Which suggests the housing cost has blown out by a factor of three to be a whopping £1.5bn per year. Somewhat less than the figure you gave without reference up thread.

Still, it's not all that bad, the new UK government is claiming that:

  A Home Office spokesperson said: “As this report shows we inherited an asylum system in chaos with tens of thousands stuck in a backlog, claims not being processed and disastrous contracts that were wasting millions in taxpayer money.

  “We’ve taken immediate action to fix it – increasing asylum decision making by 52% and removing 24,000 people with no right to be here, meaning there are now fewer asylum hotels open than since the election. By restoring grip on the system and speeding up decision making we will end the use of hotels and are forecast to save the taxpayer £4bn by the end of 2026.”
Bringing the annual cost down in the four to five years remaining.

> but I think that level of impact assessment is going a bit too far. I doubt any other project has ever had to take those into account.

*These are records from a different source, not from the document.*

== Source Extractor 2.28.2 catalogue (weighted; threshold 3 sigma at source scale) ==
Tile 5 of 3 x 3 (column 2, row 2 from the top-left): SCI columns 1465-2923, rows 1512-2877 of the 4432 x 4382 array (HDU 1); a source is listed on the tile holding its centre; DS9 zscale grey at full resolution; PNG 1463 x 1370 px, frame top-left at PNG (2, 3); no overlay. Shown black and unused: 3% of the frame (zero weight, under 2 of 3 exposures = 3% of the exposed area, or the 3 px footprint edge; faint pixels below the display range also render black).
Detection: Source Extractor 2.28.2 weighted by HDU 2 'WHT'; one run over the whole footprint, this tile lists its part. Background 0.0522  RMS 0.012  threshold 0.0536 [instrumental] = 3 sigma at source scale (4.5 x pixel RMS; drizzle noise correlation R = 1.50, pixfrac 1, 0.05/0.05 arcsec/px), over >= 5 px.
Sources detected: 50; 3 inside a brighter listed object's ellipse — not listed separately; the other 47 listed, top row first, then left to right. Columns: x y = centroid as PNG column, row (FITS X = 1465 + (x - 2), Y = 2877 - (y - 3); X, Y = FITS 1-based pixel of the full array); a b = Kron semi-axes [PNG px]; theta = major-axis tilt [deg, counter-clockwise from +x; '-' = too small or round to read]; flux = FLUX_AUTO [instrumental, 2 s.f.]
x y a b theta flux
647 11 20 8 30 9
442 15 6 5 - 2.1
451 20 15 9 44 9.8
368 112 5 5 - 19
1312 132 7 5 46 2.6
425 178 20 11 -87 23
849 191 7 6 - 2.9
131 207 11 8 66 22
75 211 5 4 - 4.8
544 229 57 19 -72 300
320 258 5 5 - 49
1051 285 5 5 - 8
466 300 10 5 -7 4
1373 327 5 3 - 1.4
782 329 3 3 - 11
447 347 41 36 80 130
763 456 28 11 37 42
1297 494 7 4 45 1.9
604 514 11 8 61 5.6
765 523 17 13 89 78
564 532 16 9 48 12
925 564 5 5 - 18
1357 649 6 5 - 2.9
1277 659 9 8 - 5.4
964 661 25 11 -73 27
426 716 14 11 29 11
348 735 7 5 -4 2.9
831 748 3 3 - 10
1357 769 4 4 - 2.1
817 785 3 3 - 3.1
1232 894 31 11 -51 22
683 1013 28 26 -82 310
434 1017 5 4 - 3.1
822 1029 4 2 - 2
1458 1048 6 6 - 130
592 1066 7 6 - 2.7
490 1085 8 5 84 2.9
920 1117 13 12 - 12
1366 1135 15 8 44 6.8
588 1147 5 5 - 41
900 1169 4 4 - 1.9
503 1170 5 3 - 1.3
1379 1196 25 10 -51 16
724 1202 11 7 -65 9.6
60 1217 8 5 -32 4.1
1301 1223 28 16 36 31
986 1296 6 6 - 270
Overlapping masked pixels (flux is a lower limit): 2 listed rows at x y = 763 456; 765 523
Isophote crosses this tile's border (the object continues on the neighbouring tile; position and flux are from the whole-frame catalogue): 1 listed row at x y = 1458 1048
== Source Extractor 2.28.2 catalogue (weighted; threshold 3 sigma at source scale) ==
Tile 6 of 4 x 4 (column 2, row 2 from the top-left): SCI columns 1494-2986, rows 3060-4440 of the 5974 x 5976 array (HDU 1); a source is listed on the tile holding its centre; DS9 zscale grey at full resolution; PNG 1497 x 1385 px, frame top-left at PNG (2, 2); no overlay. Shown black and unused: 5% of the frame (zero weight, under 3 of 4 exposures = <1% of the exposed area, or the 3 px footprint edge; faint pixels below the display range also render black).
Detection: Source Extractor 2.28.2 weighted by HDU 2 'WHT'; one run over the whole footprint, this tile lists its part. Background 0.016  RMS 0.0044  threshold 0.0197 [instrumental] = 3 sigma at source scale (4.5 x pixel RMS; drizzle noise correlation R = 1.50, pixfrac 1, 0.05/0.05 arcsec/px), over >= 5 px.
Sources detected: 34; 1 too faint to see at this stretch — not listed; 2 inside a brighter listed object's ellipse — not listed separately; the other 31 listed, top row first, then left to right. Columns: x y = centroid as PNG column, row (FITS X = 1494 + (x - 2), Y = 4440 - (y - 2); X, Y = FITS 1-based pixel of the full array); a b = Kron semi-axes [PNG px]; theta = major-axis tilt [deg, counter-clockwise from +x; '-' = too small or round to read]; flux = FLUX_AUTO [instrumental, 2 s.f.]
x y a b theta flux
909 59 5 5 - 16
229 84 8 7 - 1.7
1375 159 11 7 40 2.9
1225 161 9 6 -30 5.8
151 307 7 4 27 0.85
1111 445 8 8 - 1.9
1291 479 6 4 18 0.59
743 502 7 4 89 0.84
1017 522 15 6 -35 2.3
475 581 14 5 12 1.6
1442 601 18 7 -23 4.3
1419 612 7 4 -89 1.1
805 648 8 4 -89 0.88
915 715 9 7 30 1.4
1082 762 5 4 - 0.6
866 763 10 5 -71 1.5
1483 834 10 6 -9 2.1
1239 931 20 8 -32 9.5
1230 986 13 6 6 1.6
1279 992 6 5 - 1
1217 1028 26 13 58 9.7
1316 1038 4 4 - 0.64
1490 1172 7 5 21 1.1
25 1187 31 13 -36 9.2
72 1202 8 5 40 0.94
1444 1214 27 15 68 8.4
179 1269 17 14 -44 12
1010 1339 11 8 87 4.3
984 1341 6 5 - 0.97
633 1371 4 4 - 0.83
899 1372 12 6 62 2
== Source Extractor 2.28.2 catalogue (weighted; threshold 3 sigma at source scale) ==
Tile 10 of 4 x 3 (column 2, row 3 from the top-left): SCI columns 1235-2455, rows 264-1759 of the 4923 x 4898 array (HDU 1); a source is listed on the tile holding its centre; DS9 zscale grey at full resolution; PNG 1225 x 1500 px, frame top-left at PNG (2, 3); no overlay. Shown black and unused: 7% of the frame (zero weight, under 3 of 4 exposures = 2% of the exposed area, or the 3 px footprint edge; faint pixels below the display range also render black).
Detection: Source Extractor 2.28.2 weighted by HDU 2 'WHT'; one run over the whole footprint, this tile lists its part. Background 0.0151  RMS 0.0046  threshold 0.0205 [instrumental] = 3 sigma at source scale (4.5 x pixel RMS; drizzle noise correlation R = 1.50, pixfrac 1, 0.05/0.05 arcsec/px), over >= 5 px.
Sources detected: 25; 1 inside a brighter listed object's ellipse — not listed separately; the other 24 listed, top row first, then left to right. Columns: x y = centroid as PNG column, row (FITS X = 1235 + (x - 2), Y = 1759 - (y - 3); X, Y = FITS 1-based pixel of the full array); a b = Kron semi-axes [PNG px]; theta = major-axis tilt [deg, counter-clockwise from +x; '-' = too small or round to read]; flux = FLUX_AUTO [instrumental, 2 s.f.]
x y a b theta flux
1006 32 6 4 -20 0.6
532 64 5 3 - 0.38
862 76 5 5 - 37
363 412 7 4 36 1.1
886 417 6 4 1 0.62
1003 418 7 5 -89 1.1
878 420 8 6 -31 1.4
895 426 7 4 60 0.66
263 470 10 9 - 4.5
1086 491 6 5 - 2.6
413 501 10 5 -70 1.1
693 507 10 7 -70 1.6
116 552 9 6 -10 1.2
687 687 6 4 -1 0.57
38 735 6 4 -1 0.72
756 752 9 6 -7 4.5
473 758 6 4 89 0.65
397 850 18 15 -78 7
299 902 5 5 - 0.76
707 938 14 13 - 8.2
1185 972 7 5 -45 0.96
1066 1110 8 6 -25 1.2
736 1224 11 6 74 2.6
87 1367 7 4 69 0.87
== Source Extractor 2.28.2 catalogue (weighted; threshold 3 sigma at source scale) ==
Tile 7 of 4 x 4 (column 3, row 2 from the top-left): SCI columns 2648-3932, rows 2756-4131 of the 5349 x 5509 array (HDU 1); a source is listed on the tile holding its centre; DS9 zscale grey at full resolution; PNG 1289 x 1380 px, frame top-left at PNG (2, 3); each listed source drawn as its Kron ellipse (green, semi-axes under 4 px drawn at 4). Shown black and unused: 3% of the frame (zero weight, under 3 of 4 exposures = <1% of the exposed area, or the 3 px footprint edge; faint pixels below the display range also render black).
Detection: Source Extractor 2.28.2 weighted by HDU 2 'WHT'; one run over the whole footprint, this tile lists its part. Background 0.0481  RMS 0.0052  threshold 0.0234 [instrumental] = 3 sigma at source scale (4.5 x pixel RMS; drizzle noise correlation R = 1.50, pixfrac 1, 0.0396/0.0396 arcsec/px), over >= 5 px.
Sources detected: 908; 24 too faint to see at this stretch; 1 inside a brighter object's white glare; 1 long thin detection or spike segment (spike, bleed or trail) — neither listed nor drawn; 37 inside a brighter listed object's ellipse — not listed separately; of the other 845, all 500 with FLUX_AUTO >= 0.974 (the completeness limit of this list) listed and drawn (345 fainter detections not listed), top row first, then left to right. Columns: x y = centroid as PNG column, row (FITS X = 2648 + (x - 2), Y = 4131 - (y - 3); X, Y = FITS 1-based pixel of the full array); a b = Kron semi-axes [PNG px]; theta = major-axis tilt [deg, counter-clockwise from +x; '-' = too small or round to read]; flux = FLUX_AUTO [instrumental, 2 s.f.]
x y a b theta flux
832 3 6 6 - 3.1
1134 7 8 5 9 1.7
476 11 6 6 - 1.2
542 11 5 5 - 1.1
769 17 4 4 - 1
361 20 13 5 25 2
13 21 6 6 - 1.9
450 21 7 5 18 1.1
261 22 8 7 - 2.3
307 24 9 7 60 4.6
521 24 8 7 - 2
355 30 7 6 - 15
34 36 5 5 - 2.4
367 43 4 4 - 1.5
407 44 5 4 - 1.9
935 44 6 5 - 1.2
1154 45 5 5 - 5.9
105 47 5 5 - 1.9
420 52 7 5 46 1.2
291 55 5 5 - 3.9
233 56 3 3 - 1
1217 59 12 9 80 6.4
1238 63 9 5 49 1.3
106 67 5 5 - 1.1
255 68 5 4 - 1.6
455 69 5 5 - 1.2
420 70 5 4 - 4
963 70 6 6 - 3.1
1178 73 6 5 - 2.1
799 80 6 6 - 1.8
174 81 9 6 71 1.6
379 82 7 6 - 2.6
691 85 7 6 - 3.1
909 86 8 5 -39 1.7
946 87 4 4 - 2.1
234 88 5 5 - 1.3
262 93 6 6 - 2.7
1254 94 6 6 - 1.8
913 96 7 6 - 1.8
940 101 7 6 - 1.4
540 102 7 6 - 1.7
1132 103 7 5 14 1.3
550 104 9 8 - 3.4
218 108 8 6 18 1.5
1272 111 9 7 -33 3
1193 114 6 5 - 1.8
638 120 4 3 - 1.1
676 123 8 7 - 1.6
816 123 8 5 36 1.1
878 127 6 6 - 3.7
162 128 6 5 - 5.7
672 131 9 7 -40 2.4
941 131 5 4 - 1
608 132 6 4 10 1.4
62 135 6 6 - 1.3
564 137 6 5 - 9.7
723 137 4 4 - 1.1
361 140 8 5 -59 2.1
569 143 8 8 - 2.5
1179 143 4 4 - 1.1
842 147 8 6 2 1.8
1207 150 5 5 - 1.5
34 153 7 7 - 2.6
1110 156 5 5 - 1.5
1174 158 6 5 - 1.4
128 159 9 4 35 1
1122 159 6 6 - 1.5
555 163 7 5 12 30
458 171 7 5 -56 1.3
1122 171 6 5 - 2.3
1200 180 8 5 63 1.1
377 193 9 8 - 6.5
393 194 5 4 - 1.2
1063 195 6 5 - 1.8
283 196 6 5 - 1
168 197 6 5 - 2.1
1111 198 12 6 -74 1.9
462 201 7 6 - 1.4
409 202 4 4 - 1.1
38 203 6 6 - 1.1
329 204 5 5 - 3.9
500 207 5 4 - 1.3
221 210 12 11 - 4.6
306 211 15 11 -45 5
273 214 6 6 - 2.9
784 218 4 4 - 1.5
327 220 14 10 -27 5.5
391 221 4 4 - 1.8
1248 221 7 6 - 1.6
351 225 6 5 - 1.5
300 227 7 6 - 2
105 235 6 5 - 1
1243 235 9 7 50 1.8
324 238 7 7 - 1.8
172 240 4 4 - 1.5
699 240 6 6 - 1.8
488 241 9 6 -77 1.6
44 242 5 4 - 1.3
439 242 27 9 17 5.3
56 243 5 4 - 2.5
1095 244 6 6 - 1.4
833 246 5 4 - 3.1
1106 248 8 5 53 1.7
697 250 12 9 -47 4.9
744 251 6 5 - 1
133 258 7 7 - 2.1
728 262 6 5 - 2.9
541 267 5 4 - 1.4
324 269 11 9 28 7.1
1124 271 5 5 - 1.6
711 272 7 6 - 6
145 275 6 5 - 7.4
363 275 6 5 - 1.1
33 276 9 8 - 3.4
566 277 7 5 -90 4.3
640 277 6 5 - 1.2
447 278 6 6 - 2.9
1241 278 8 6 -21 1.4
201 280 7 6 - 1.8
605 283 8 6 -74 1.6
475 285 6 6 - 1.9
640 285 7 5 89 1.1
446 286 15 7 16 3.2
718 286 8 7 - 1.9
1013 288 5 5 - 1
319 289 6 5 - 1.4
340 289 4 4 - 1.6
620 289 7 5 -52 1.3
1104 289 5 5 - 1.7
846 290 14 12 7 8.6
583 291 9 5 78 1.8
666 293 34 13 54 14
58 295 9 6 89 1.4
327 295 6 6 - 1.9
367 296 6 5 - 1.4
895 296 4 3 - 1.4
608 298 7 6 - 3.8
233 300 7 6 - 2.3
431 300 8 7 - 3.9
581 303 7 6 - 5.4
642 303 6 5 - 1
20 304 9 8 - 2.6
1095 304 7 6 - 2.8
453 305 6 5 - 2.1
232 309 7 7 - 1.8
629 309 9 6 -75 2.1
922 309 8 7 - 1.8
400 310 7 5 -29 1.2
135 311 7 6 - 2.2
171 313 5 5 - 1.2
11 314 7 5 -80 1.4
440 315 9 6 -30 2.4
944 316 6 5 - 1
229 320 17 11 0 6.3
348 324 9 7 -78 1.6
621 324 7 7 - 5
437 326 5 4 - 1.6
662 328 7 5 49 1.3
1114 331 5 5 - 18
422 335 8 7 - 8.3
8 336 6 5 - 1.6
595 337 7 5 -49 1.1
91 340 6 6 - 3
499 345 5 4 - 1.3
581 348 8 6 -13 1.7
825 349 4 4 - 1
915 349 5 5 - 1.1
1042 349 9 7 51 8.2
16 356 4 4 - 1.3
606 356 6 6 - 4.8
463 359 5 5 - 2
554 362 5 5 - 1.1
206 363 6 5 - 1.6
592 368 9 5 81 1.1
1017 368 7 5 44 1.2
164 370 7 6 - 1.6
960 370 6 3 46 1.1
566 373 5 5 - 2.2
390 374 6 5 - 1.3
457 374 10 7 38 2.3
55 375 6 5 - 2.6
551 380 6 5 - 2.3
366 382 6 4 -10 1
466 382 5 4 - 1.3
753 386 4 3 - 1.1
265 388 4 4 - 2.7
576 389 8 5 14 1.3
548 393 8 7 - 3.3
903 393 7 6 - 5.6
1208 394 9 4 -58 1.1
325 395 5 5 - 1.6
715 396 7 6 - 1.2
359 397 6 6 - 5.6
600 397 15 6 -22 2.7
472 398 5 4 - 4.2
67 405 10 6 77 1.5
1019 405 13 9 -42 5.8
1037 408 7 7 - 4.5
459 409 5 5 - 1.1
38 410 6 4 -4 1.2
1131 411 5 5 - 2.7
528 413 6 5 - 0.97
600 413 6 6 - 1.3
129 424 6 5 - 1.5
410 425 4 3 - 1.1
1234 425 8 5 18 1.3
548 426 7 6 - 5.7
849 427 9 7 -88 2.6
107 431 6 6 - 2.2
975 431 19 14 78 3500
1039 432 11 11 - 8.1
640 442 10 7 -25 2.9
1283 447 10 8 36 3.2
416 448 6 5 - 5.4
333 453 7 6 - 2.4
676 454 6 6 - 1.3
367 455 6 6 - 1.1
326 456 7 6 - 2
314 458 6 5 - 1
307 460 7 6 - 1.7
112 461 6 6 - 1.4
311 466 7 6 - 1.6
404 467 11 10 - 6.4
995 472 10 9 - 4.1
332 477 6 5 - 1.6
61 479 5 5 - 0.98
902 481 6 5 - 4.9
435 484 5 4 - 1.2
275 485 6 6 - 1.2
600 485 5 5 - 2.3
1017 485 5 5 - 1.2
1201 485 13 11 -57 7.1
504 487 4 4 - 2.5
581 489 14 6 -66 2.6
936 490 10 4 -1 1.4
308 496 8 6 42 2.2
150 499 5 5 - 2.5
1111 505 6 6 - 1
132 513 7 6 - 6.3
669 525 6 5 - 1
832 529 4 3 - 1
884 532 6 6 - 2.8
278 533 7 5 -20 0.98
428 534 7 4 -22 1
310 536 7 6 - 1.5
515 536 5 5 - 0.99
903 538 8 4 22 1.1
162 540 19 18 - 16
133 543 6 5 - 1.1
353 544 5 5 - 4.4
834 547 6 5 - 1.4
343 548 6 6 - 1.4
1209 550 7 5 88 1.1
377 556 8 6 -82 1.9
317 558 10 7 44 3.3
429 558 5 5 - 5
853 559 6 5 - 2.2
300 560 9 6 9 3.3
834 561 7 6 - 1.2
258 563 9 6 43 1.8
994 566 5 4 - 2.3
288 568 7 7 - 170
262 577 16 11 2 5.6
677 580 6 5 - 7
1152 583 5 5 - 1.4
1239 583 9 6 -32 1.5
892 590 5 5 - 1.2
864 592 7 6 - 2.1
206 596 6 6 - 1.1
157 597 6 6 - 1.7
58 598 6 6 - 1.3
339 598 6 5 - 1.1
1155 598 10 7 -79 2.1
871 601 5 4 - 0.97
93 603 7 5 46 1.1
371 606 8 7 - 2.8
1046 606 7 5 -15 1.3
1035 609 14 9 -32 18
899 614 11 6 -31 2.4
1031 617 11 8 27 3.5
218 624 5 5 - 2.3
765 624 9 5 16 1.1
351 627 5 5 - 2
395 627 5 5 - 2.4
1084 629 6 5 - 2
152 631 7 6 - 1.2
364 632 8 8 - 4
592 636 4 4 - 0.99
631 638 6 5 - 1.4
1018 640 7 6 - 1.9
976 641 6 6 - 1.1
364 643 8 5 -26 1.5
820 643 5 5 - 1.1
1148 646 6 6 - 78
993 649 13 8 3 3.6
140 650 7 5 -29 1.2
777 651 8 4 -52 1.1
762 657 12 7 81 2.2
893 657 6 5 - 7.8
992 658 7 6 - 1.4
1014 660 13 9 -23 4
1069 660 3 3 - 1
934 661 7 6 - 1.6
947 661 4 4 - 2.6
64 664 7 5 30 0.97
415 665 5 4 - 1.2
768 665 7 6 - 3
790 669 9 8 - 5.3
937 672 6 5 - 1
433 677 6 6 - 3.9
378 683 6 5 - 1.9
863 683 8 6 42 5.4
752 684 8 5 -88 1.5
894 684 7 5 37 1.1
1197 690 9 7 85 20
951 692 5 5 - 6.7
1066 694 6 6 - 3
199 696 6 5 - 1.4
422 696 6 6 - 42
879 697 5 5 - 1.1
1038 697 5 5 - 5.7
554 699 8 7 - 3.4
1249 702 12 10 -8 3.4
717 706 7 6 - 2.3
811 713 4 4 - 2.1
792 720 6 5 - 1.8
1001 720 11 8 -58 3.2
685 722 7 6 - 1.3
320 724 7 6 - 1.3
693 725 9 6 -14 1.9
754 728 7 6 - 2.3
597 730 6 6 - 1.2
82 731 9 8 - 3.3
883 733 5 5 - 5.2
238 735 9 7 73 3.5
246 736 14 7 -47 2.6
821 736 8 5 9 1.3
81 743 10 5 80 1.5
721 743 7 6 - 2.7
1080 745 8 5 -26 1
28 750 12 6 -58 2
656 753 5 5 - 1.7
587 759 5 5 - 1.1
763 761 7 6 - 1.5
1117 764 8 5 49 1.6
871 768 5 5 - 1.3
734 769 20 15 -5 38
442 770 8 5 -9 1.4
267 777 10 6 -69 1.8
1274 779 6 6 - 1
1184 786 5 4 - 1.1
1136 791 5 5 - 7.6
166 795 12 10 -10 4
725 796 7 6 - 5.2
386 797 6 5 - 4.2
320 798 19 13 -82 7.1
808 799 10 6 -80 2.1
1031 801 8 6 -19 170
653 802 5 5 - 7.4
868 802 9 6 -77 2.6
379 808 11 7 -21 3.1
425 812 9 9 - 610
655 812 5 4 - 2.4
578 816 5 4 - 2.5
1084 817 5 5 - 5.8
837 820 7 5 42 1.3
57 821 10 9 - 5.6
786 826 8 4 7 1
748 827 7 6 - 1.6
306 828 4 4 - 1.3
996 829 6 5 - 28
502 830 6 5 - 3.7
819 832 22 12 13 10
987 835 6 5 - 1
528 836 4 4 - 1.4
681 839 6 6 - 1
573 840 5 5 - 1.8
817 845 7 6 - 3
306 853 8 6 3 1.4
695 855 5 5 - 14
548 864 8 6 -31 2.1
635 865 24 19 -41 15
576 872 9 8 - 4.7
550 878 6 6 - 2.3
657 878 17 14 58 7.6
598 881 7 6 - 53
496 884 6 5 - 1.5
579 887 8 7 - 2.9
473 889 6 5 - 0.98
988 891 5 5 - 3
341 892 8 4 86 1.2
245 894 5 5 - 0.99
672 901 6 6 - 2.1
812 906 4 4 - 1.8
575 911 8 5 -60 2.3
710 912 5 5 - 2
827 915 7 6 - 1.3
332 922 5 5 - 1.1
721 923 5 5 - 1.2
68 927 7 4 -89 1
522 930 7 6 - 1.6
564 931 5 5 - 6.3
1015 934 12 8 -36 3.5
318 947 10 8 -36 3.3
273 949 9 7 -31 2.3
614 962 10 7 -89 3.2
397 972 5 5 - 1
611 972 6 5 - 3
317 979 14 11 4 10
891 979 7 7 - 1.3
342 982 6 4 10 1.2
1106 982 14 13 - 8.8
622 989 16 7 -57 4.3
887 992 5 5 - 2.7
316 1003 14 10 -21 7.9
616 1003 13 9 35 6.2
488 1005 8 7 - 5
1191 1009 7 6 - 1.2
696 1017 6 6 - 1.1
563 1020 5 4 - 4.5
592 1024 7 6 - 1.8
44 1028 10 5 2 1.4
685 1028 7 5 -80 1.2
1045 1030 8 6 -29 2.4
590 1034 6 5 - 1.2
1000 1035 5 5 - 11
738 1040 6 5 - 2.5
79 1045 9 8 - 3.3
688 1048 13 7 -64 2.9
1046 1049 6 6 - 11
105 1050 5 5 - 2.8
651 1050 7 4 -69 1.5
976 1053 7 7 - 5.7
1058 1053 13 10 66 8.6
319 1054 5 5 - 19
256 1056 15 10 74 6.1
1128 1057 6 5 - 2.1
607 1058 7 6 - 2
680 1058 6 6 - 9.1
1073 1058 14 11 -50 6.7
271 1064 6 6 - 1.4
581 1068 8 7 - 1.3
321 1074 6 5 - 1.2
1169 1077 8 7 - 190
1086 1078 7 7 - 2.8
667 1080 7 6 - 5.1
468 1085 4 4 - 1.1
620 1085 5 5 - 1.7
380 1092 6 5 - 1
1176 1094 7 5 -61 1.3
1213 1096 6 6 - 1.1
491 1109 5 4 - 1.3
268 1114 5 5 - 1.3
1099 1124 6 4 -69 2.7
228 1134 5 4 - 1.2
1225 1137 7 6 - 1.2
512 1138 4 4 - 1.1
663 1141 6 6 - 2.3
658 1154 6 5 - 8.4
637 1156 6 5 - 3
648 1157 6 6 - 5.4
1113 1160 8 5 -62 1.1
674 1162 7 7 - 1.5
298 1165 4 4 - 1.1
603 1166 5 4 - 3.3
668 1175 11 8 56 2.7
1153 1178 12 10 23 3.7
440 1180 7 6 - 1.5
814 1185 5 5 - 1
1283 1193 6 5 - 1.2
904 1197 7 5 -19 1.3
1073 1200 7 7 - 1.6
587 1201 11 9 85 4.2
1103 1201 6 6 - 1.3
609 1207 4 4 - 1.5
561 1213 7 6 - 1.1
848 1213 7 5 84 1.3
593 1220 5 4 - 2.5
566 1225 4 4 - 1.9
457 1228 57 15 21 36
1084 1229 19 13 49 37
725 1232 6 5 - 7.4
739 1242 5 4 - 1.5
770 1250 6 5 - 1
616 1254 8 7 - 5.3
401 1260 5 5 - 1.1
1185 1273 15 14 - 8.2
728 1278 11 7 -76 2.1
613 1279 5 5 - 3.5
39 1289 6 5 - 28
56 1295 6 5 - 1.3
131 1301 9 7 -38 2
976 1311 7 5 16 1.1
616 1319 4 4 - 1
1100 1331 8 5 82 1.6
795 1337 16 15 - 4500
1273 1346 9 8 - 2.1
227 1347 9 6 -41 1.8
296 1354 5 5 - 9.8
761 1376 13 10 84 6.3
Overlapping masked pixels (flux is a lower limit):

Well, you'd be wrong on that point, it's common for economists to look at the knock effects of money moving through through an economy, there's even several terms for different aspects of that, eg: multiplier effect **.

(I recall that one from high school economics 101 some 45+ years past)

In this instance it's literally a case of UK taxpayer money being paid out to other UK taxpaying companies, mostly large, some small, and being injected back into the UK economy as ?? (more building, more investment, more taxable activity).